◆ Page extract ◆
[FFmpeg-soc] [PATCH] AMR-WB Decoder
Vitor Sessak
vitor1001 at gmail.com
Thu Sep 9 21:11:13 CEST 2010
On 09/07/2010 02:05 AM, Marcelo Galvão Póvoa wrote:
> On 6 September 2010 11:31, Vitor Sessak<vitor1001 at gmail.com> wrote:
>> On 09/06/2010 02:46 AM, Marcelo Galvăo Póvoa wrote:
>>> Ok, fortunately I've found the bug!
>>>
>>
>> [...]
>>
>>> So, here is how the decoder is now (I'm sending my commits to github also).
>>>
>>
>>> +/** Get x bits in the index interval [lsb,lsb+len-1] inclusive */
>>> +#define BIT_STR(x,lsb,len) (((x)>> (lsb))& ((1<< (len)) - 1))
>>> +
>>> +/** Get the bit at specified position */
>>> +#define BIT_POS(x, p) (((x)>> (p))& 1)
>>>
>>
>> If you move the #defines closer to where it is used, you improve the
>> readability of your code.
>>
>
> Fixed
>
>>> +
>>> +/**
>>> + * Decodes quantized ISF vectors using 36-bit indices (6K60 mode only)
>>> + *
>>> + * @param[in] ind Array of 5 indices
>>> + * @param[out] isf_q Buffer for isf_q[LP_ORDER]
>>> + *
>>> + */
>>> +static void decode_isf_indices_36b(uint16_t *ind, float *isf_q) {
>>> + int i;
>>> +
>>> + for (i = 0; i< 9; i++) {
>>> + isf_q[i] = dico1_isf[ind[0]][i] * (1.0f / (1<< 15));
>>> + }
>>> + for (i = 0; i< 7; i++) {
>>> + isf_q[i + 9] = dico2_isf[ind[1]][i] * (1.0f / (1<< 15));
>>> + }
>>> + for (i = 0; i< 5; i++) {
>>> + isf_q[i] += dico21_isf_36b[ind[2]][i] * (1.0f / (1<< 15));
>>> + }
>>> + for (i = 0; i< 4; i++) {
>>> + isf_q[i + 5] += dico22_isf_36b[ind[3]][i] * (1.0f / (1<< 15));
>>> + }
>>> + for (i = 0; i< 7; i++) {
>>> + isf_q[i + 9] += dico23_isf_36b[ind[4]][i] * (1.0f / (1<< 15));
>>> + }
>>> +}
>>>
>>
>> I think this would be more readable if the (1.0f / (1<< 15)) rescaling
>> would be done in isf_add_mean_and_past().
>>
>
> Hmm, it improves readability at this part but I think that way the
> output for decode_isf_indices_36b() and the input for
> isf_add_mean_and_past() would have a strange meaning, if you know what
> I mean.
ok, makes sense...

◆ Task description ◆
Reproduce the AMR-WB decoder review starting with "[FFmpeg-soc] [PATCH] AMR-WB" and going on through "to github also).", substituting "finally" for "fortunately". This data comes from a separate source.

Some records
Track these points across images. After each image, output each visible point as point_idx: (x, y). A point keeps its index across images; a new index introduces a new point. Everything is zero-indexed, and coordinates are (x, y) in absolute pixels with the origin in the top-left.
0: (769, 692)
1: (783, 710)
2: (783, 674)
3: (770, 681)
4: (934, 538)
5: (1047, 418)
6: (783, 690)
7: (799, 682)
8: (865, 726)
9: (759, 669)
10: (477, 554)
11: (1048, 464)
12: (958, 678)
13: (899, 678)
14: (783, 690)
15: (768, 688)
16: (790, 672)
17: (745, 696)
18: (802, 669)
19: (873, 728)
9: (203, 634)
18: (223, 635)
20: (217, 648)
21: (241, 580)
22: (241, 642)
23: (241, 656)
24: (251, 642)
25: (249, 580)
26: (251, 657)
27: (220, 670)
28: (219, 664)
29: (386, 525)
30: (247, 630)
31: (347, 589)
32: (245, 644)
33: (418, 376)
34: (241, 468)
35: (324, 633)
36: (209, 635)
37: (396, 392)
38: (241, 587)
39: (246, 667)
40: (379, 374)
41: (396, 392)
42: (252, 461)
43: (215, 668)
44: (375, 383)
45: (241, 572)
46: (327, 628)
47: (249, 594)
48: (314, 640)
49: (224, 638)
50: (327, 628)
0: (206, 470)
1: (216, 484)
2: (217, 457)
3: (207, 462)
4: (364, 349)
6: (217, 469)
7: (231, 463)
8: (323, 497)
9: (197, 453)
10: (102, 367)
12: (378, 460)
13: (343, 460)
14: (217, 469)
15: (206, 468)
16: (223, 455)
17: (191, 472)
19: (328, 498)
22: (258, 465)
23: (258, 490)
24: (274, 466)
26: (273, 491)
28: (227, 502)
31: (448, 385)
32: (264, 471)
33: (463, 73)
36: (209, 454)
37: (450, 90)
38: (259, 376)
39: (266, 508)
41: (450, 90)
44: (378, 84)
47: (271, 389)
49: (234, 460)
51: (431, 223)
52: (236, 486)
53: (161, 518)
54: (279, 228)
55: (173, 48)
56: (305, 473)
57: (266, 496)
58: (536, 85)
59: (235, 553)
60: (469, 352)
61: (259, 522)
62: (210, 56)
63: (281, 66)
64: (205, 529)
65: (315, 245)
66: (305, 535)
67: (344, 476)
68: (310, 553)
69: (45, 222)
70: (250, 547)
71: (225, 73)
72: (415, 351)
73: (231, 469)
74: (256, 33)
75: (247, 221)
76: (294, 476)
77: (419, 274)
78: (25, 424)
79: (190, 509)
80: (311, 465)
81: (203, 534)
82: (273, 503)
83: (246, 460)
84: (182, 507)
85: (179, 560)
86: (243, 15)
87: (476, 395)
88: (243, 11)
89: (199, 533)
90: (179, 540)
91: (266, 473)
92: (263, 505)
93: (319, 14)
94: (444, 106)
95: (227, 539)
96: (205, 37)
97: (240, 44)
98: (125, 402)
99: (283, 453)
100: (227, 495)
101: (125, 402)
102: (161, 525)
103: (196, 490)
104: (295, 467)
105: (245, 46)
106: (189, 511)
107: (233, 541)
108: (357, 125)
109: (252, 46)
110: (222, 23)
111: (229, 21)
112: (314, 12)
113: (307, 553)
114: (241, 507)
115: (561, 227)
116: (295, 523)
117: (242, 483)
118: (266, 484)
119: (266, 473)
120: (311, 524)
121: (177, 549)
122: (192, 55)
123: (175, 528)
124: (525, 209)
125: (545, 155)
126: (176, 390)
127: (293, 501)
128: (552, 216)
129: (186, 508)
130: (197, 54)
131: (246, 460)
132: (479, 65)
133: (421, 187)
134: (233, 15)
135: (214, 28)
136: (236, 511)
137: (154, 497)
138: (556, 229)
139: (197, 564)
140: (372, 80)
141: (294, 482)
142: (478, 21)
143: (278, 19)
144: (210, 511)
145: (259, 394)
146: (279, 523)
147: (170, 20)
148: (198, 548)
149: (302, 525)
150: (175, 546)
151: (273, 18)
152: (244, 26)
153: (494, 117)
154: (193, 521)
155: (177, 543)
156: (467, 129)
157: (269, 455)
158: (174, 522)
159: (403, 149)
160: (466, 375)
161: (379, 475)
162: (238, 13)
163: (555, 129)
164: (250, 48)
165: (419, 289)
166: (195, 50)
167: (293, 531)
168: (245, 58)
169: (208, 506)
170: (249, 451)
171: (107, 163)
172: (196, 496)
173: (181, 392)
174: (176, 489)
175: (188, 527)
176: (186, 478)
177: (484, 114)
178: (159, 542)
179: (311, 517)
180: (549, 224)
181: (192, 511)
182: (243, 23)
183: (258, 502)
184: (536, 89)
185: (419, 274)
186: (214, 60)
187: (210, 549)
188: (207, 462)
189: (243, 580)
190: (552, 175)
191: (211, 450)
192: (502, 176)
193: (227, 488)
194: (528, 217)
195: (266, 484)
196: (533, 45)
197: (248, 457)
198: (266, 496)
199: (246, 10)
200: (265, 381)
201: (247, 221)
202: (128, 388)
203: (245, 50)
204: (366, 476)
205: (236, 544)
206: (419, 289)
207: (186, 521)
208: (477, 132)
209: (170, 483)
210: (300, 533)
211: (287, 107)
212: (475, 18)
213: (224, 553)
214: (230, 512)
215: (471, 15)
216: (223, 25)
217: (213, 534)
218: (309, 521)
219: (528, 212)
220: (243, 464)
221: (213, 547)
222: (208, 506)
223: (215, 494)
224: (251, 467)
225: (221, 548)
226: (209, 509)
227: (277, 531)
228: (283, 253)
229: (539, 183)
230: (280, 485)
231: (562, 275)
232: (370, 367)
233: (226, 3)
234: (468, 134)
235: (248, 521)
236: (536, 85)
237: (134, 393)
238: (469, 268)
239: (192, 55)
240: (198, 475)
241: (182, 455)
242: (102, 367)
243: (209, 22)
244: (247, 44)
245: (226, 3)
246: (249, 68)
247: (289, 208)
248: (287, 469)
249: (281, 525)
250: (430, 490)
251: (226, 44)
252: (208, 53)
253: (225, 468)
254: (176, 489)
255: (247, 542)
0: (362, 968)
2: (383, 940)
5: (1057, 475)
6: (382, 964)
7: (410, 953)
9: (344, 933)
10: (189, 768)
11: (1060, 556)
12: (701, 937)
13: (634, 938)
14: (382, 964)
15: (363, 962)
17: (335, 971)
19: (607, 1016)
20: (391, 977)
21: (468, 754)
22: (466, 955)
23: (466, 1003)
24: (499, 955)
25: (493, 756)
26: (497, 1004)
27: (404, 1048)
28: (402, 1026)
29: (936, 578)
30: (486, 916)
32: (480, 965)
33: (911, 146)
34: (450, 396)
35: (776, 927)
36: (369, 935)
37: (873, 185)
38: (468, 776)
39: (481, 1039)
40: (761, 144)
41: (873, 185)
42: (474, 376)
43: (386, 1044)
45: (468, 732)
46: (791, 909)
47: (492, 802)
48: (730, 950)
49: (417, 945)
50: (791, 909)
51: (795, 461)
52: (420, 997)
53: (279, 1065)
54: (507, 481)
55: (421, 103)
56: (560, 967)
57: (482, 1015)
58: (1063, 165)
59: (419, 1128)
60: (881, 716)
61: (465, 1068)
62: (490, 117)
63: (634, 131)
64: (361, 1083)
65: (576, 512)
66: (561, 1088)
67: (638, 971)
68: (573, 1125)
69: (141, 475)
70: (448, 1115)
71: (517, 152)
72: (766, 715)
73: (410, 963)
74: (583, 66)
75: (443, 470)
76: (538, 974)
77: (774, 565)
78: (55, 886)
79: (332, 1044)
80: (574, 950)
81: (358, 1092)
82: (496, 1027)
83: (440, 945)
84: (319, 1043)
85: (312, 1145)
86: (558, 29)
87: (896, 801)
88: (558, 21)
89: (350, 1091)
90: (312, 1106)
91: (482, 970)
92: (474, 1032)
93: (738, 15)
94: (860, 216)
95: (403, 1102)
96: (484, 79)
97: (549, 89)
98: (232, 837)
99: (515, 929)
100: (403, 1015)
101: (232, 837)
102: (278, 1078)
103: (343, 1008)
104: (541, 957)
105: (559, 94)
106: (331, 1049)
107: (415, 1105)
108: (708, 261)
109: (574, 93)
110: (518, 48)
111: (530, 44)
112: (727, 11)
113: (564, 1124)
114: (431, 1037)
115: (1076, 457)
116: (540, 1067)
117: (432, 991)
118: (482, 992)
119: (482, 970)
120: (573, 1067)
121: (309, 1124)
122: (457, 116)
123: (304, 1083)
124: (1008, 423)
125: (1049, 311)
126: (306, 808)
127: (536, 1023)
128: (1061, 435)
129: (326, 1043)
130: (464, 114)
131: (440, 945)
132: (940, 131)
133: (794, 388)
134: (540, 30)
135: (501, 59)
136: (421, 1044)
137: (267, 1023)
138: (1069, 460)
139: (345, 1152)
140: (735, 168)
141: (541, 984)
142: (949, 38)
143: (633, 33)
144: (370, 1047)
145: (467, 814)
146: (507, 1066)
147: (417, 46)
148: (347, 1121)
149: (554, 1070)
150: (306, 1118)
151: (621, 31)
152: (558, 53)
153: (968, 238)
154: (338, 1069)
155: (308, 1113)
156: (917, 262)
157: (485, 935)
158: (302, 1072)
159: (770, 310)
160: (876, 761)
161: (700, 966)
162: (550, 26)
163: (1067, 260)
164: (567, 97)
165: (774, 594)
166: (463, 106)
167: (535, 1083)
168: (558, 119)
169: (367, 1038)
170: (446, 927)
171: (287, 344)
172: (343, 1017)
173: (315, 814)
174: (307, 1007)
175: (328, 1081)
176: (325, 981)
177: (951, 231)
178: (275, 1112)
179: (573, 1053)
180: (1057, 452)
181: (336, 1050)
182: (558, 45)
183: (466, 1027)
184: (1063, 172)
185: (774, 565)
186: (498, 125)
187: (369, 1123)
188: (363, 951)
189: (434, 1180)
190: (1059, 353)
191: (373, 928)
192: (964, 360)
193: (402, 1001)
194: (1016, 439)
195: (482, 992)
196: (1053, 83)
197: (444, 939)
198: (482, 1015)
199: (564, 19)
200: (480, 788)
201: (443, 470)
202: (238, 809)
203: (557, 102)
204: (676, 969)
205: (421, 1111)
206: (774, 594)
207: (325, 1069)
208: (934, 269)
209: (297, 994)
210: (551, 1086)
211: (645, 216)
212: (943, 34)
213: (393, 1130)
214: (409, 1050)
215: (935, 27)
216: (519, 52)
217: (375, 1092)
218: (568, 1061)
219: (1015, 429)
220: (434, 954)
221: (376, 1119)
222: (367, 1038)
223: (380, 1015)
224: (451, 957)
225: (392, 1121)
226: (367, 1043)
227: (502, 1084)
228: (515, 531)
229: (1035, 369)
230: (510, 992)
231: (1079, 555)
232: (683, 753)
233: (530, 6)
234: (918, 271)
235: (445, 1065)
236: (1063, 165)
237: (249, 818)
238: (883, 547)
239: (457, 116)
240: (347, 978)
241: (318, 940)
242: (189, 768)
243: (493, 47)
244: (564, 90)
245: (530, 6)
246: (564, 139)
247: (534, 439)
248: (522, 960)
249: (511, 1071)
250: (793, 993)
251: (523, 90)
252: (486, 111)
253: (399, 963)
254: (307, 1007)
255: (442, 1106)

◆ Answer to the exercise ◆
[FFmpeg-soc] [PATCH] AMR-WB Decoder
Vitor Sessak
vitor1001 at gmail.com
Thu Sep 9 21:11:13 CEST 2010
On 09/07/2010 02:05 AM, Marcelo Galvão Póvoa wrote:
> On 6 September 2010 11:31, Vitor Sessak<vitor1001 at gmail.com> wrote:
>> On 09/06/2010 02:46 AM, Marcelo Galvăo Póvoa wrote:
>>> Ok, finally I've found the bug!
>>>
>>
>> [...]
>>
>>> So, here is how the decoder is now (I'm sending my commits to github also).